◆ Instruction
Work out how many lines in the listing below include the word "Need". Give nothing but the number.

◆ Records for processing
┄┄┄┄┄┄┄┄┄┄┄┄┄┄┄┄┄┄┄┄

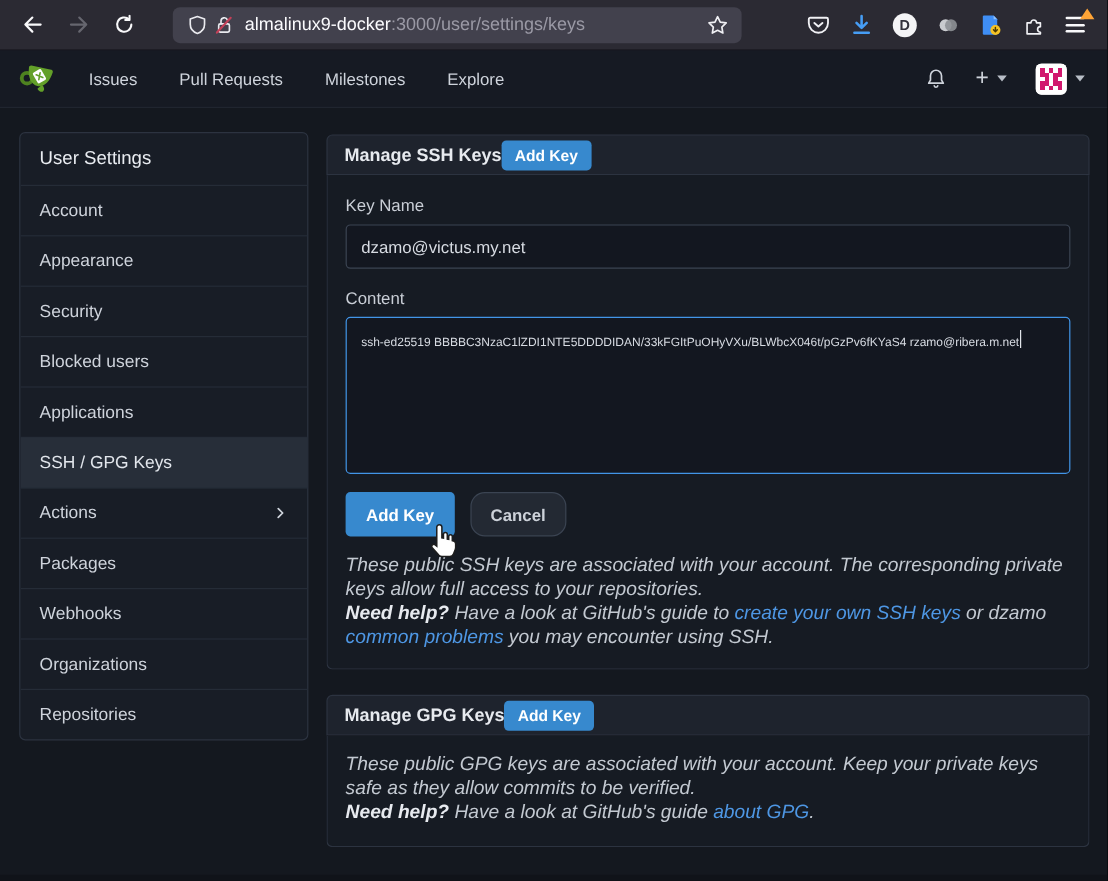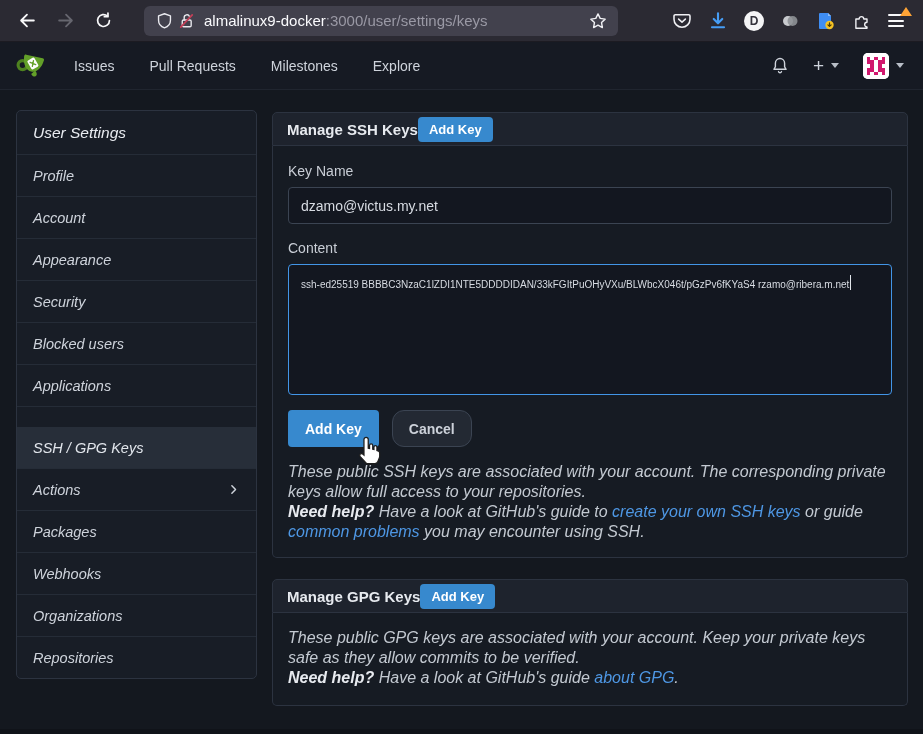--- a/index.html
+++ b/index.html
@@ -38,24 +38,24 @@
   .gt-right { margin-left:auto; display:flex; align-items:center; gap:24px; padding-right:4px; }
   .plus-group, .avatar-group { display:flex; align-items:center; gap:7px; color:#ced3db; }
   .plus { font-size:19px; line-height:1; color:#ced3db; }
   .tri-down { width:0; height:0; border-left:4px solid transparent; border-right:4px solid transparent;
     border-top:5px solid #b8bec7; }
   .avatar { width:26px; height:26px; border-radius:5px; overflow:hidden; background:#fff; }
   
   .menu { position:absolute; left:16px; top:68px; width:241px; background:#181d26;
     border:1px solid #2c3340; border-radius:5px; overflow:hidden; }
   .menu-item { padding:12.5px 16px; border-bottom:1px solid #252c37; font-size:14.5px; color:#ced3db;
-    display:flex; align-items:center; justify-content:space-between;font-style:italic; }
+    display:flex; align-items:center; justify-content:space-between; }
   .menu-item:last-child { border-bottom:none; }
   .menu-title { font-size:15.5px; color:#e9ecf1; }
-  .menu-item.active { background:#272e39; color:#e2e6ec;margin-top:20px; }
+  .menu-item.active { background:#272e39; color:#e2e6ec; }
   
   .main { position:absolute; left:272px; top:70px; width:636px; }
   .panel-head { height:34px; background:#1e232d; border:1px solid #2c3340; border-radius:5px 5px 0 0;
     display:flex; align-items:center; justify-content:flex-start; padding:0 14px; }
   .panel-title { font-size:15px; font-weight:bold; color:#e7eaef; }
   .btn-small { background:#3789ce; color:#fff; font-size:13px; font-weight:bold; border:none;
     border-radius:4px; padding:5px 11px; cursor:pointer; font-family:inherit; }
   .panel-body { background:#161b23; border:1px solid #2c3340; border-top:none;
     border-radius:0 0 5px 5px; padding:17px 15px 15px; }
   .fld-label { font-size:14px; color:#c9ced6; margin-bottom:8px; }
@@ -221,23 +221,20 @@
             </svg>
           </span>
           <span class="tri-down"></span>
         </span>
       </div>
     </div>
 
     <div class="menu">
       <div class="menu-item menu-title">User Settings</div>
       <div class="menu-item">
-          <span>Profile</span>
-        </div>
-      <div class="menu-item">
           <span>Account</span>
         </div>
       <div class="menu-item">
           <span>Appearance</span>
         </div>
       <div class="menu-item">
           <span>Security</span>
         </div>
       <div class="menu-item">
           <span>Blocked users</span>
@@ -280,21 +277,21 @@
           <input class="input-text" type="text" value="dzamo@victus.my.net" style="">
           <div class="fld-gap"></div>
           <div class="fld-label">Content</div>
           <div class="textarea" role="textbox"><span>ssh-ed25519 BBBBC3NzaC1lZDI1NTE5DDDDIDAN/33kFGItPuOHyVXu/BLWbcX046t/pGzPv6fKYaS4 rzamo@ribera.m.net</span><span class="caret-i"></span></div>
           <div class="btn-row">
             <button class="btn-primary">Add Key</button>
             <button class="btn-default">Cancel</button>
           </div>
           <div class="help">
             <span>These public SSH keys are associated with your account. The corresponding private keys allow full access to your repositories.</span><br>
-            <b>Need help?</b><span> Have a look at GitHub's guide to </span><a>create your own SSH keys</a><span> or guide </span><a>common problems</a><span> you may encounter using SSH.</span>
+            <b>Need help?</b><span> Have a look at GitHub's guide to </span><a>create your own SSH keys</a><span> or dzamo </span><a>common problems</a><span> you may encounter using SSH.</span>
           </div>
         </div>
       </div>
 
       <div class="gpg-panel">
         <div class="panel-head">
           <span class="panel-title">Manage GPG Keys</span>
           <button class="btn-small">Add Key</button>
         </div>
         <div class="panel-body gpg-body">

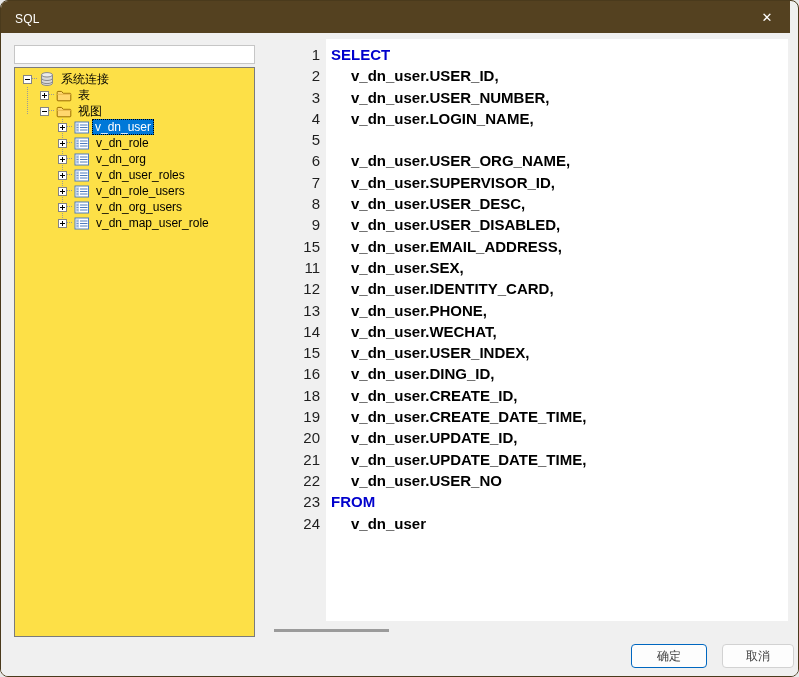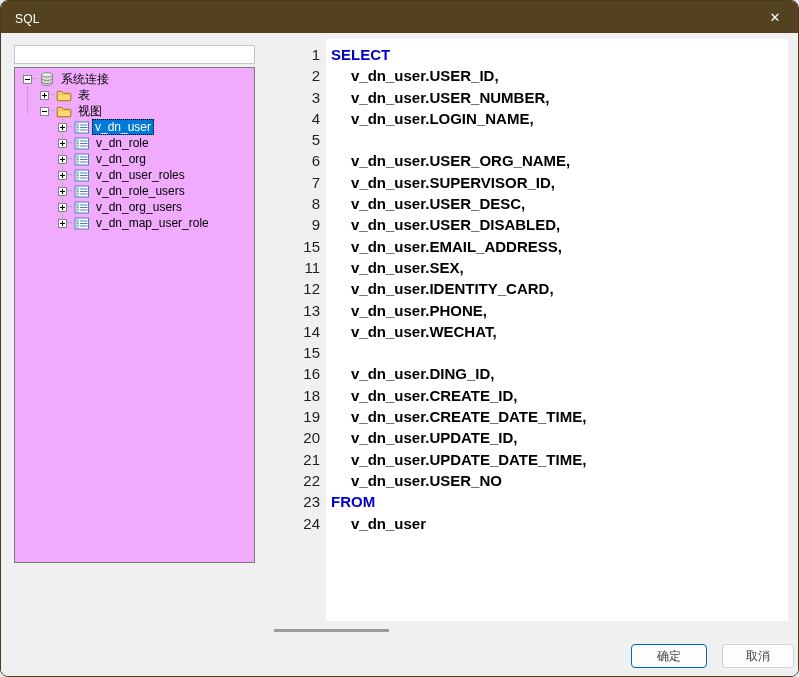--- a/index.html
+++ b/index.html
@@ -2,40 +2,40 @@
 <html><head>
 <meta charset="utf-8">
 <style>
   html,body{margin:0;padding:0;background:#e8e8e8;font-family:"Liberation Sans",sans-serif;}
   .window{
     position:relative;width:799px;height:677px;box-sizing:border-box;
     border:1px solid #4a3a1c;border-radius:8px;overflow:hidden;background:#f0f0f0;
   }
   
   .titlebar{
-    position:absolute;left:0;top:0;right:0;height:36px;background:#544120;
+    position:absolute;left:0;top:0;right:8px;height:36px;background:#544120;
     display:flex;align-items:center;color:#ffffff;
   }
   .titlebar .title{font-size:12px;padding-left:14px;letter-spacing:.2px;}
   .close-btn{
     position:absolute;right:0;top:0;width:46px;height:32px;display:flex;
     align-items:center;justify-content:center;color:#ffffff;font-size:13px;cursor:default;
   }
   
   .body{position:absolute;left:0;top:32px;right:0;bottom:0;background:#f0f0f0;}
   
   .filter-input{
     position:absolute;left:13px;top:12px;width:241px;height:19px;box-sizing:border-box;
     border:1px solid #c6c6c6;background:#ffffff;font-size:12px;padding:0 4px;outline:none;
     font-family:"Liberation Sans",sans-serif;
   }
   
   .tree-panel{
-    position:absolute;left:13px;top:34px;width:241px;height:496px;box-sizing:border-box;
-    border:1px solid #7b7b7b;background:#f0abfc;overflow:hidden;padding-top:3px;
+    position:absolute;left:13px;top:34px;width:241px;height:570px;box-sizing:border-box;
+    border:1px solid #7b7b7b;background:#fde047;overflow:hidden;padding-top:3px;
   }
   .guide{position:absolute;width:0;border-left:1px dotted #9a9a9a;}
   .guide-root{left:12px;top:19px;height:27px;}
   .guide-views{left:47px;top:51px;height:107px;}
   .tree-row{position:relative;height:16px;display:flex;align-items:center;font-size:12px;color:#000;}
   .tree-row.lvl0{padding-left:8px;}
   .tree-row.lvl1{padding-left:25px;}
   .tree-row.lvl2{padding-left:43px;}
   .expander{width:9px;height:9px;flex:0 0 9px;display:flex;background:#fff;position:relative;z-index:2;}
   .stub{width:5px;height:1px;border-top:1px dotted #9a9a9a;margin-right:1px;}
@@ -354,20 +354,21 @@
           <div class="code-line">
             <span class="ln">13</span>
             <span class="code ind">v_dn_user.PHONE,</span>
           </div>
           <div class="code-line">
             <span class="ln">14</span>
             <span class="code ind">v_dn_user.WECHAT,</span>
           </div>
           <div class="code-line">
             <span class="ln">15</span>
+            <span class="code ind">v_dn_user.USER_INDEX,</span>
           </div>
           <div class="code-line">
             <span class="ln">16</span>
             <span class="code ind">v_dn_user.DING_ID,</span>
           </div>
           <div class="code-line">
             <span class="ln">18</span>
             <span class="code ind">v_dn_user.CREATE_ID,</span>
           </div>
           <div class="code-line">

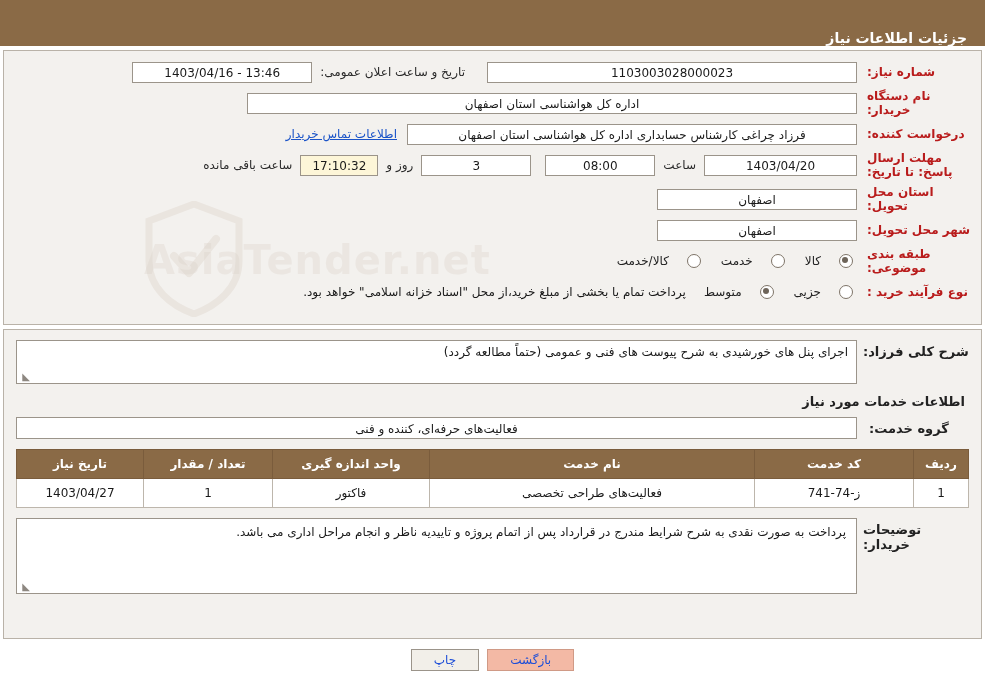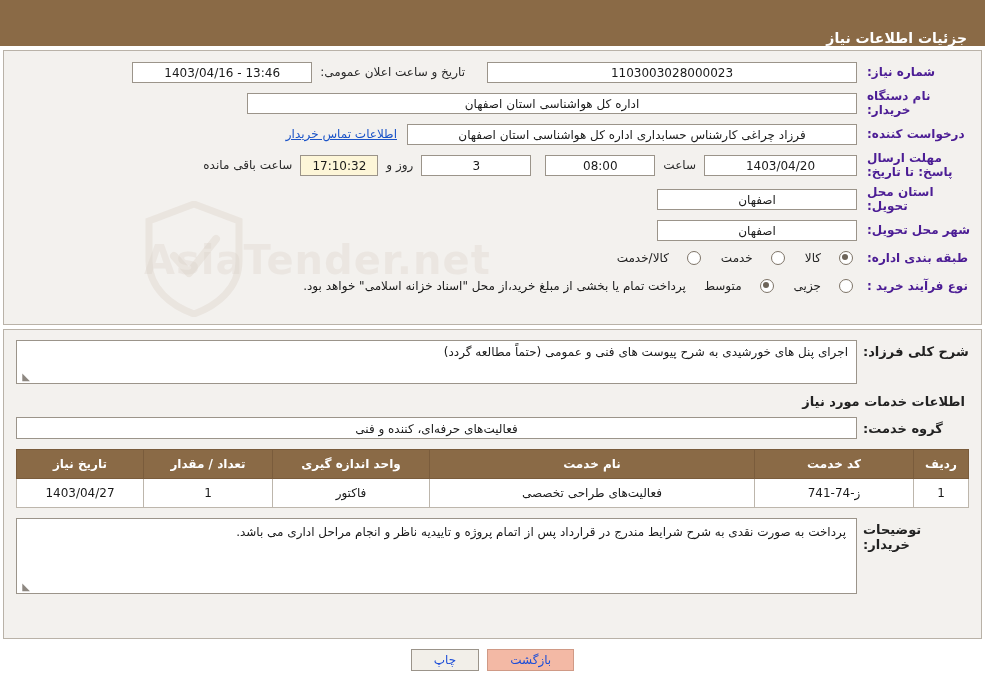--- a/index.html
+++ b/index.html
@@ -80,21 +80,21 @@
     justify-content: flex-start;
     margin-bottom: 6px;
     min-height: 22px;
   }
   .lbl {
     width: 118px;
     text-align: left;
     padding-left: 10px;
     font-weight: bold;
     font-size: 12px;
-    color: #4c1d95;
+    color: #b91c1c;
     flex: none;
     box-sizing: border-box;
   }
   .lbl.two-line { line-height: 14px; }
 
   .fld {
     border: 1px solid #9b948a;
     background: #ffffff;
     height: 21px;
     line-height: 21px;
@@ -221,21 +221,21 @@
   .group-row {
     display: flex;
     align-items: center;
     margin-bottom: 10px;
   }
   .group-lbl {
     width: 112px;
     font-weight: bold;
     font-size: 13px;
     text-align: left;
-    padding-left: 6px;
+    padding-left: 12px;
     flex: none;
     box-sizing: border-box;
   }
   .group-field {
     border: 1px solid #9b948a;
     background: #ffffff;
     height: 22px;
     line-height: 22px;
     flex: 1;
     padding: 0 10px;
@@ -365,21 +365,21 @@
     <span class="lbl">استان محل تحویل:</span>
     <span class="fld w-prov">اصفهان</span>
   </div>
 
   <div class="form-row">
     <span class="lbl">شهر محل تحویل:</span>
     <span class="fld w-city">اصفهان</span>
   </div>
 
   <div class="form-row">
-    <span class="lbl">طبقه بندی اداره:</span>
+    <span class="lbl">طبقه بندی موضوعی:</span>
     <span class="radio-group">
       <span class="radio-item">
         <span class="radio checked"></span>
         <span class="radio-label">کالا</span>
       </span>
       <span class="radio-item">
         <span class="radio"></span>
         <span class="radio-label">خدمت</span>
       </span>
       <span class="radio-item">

┄┄┄┄┄┄┄┄┄┄┄┄┄┄┄┄┄┄┄┄

◆ Exercise result
2